Still - “free” is a compelling value argument. I’ll often break out Gemini CLI if I’ve run out of Claude Code time, but not on serious projects.

Tips and Tricks for Agentic Coding with Claude Code

So, from the sources above, my own experience and the vibes from the zeitgeist, here is some things that work, right now in July 2025.

Plan - > Act

I guess I learned this from Cline.
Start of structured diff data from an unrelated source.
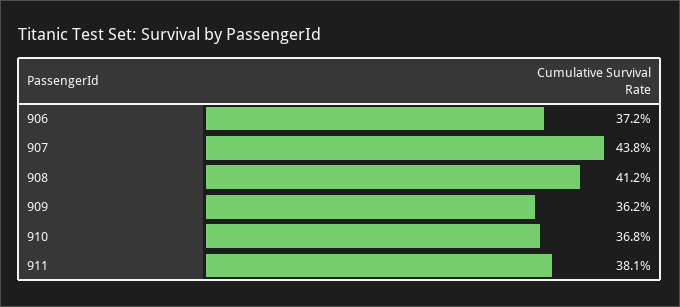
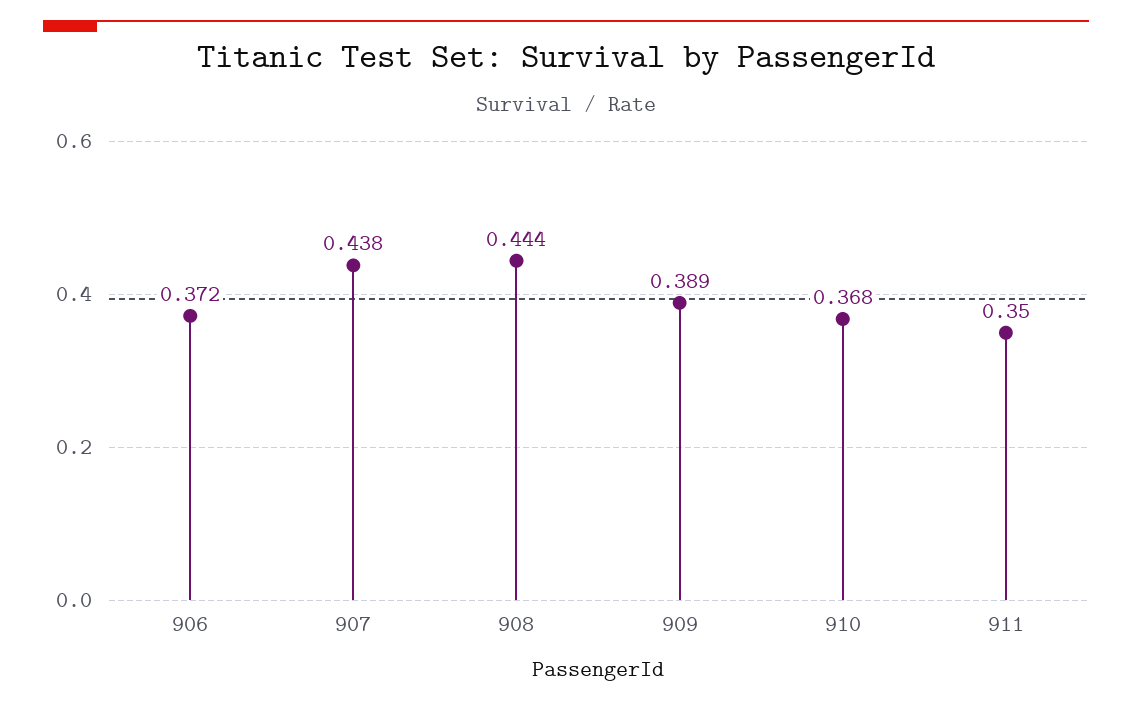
  {
    "906": 0.372,
    "907": 0.438,
-   "908": 0.412,
+   "908": 0.444,
-   "909": 0.362,
+   "909": 0.389,
    "910": 0.368,
-   "911": 0.381
+   "911": 0.35
  }

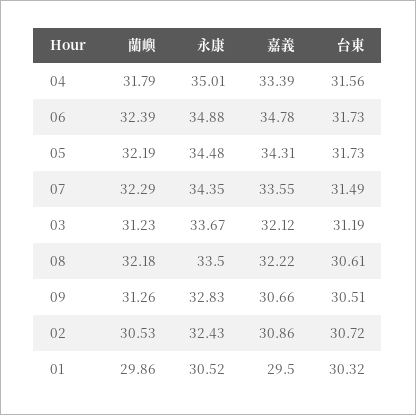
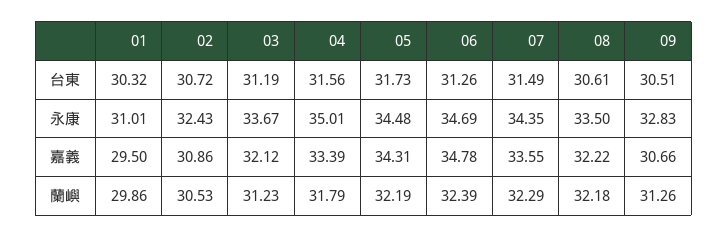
  {
    "蘭嶼": {
      "04": 31.79,
      "06": 32.39,
      "05": 32.19,
      "07": 32.29,
      "03": 31.23,
      "08": 32.18,
      "09": 31.26,
      "02": 30.53,
      "01": 29.86
    },
    "永康": {
      "04": 35.01,
-     "06": 34.88,
+     "06": 34.69,
      "05": 34.48,
      "07": 34.35,
      "03": 33.67,
      "08": 33.5,
      "09": 32.83,
      "02": 32.43,
-     "01": 30.52
+     "01": 31.01
    },
    "嘉義": {
      "04": 33.39,
      "06": 34.78,
      "05": 34.31,
      "07": 33.55,
      "03": 32.12,
      "08": 32.22,
      "09": 30.66,
      "02": 30.86,
      "01": 29.5
    },
    "台東": {
      "04": 31.56,
-     "06": 31.73,
+     "06": 31.26,
      "05": 31.73,
      "07": 31.49,
      "03": 31.19,
      "08": 30.61,
      "09": 30.51,
      "02": 30.72,
      "01": 30.32
    }
  }

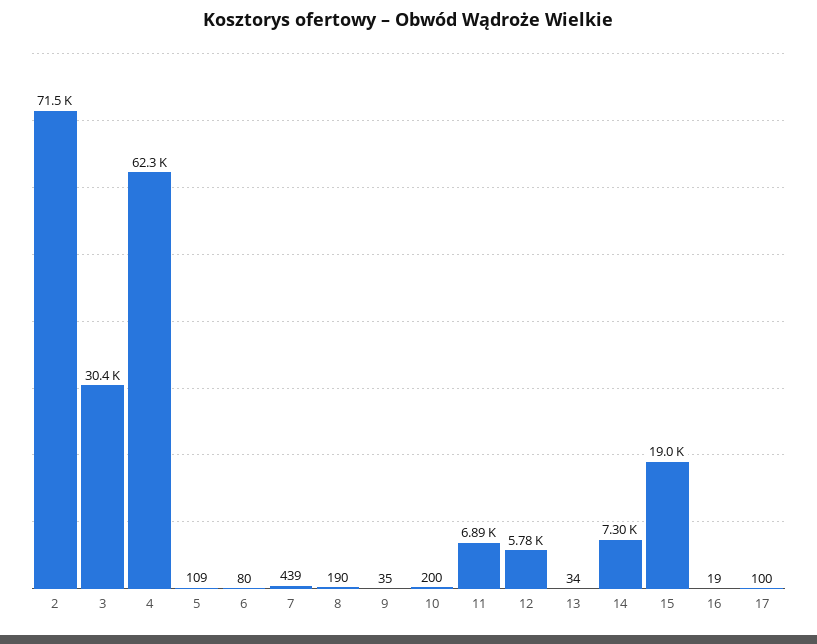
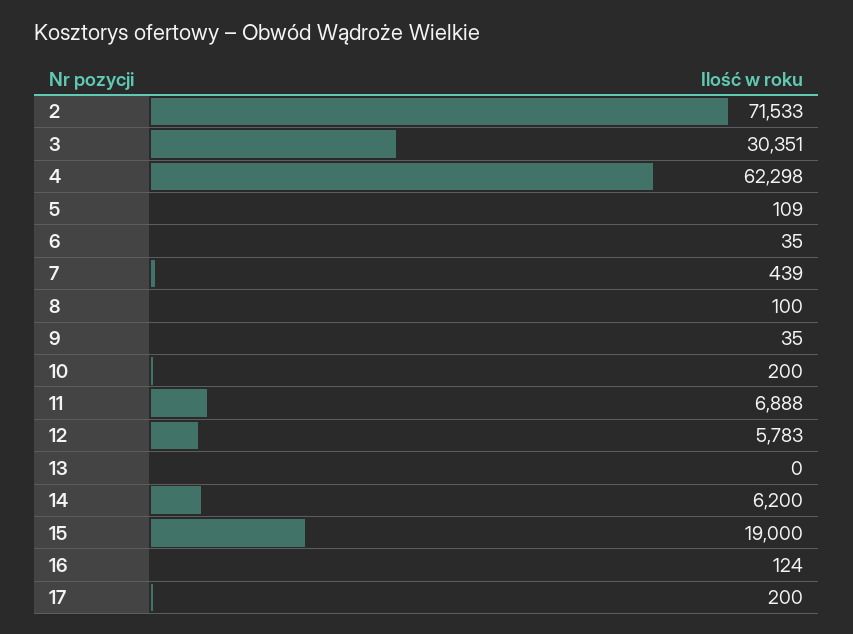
  {
    "2": 71533,
    "3": 30351,
    "4": 62298,
    "5": 109,
-   "6": 80,
+   "6": 35,
    "7": 439,
-   "8": 190,
+   "8": 100,
    "9": 35,
    "10": 200,
    "11": 6888,
    "12": 5783,
-   "13": 34,
+   "13": 0,
-   "14": 7300,
+   "14": 6200,
    "15": 19000,
-   "16": 19,
+   "16": 124,
-   "17": 100
+   "17": 200
  }

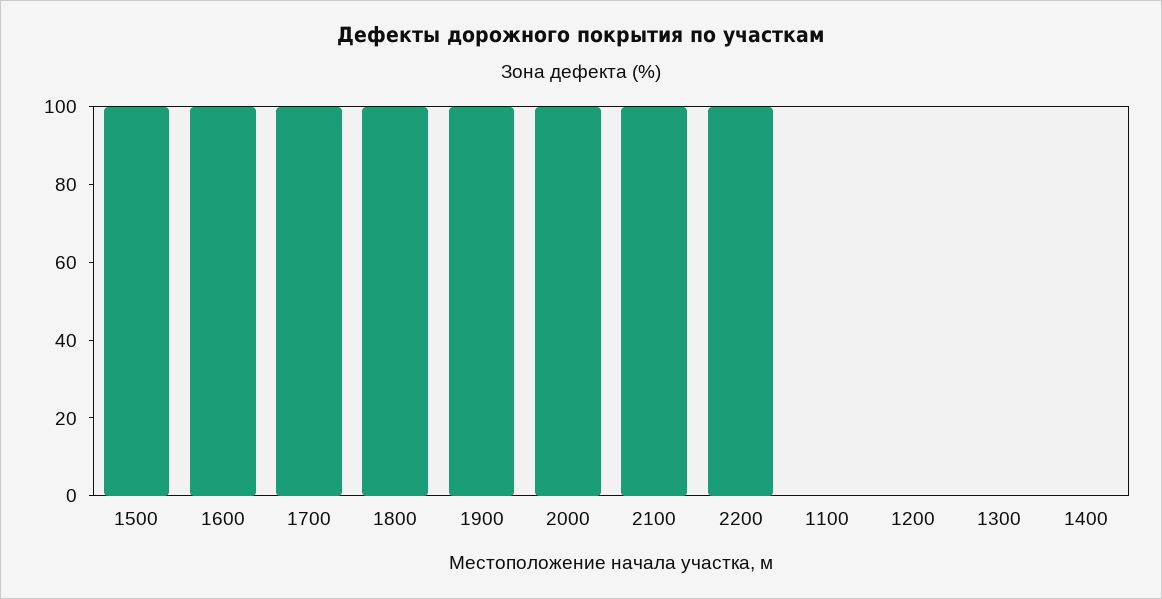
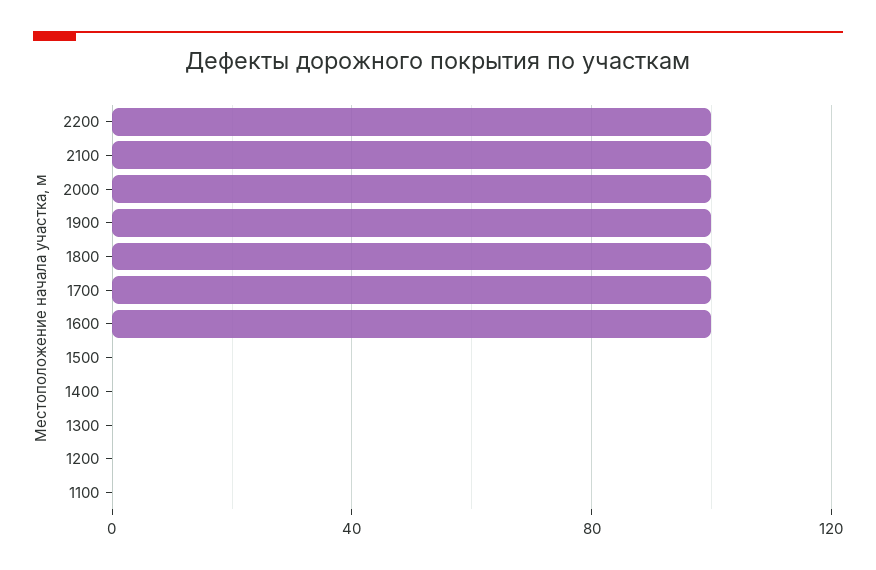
  {
-   "1500": 100,
+   "1500": 0,
    "1600": 100,
    "1700": 100,
    "1800": 100,
    "1900": 100,
    "2000": 100,
    "2100": 100,
    "2200": 100,
    "1100": 0,
    "1200": 0,
    "1300": 0,
    "1400": 0
  }

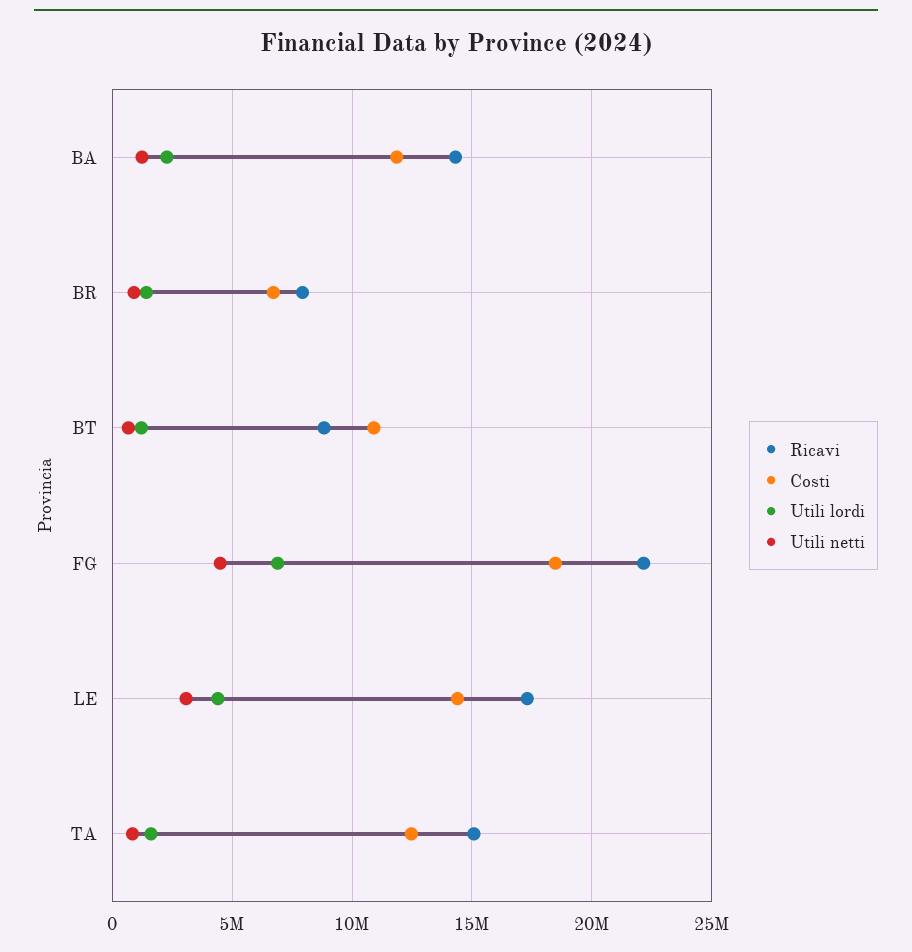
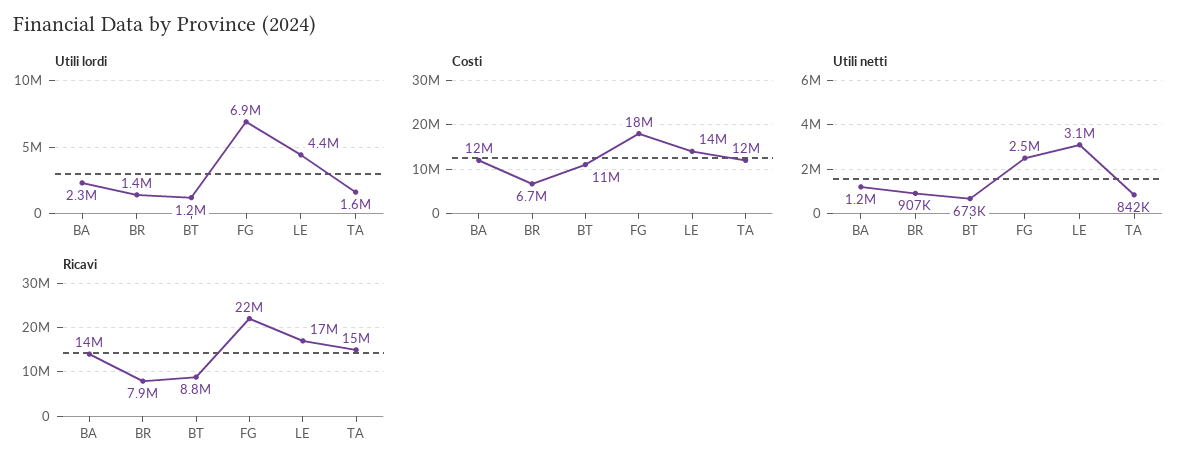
  {
    "Ricavi": {
      "BA": 14000000,
      "BR": 7900000,
      "BT": 8800000,
      "FG": 22000000,
      "LE": 17000000,
      "TA": 15000000
    },
    "Costi": {
      "BA": 12000000,
      "BR": 6700000,
      "BT": 11000000,
      "FG": 18000000,
      "LE": 14000000,
      "TA": 12000000
    },
    "Utili lordi": {
      "BA": 2300000,
      "BR": 1400000,
      "BT": 1200000,
      "FG": 6900000,
      "LE": 4400000,
      "TA": 1600000
    },
    "Utili netti": {
      "BA": 1200000,
      "BR": 907000,
      "BT": 673000,
-     "FG": 4500000,
+     "FG": 2500000,
      "LE": 3100000,
      "TA": 842000
    }
  }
Ask for a detailed plan for the change - if it’s heading on a wrong track you’ll usually pick it up here. I’ll often ask for this as a markdown file when it completely understands the job and has explained it back to me.

Mistakes are Cheaper Early

Once it gets going on a big task, it will often run for for ten minutes or so. I don’t want to do ten minutes worth of AI datacentre environmental damage for code I’m going to throw away. So I will read through the proposal before I let it get to work. In Claude Code, [SHIFT][TAB] switches between plan and act. I don’t let it out of plan until there is a good plan that I’m happy with.

Guardrails

I think this was in my previous article. Have it set up linting, tests & formatting, and make a rule that it runs them. It needs a feedback loop, this is one of them. I’ve also jumped fully into TypeScript for Javascript with AI coding. It’s like a slightly over-enthusiastic junior developer who has read books on every subject and API in the world. The guardrails force it to do things better.

Good Coding Practices

Small files, good architecture, clear names, good project organisation. Small amount of up to date documentation that describes the shape and why of things. I like to keep the ‘sprints’ small. So I’m going from one working app state to another. I also frequently refactor - probably more than in my own handcoding.

CLAUDE.md

These agent instructions get sent up with every chat. Keep them succinct. I take my cue about what it needs by watching it work. If it’s grepping all the time to find the main functions, I write a section about where they are and what they do - it’s a token saver mechanism. If you get Claude Code to update it, I think it puts too much in - since it’s going with every request it will chew up tokens reading it so this is a balancing act.

Tell it what tools, and where things are. For example if I don’t tell it that it can use the Playwright MCP to check any UI changes it makes it usually won’t bother. I give it a temp/ directory to write disposable scripts in.

MCP

MCP was everywhere a couple of weeks ago, but it’s possible that it will be a fad - you don’t need a git or a github MCP server, just tell Claude to use it on the command line. The only MCP server I install is Playwright.

Start Over

Since the whole chat history is going up with every request, you want the least amount of baggage. As soon as we don’t need what’s in the context for the next job, I clear it. If I do need it, but it’s gotten long or contains direction changes, I ask for a markdown file of the plan, then restart with that.

Chat is still helpful

I have browser tabs open with ChatGPT and Claude and use them for all the self-contained queries, for instance “Should I hand code the interfaces to different LLMs or is there a good library that does this?” isn’t something to do in Claude Code - it doesn’t need access to your project. Do that somewhere else with VC money.

Keep Learning

This is fast moving. I am getting great value out of these tools right now with these techniques, but we are in a new, changing, exciting, world with this stuff.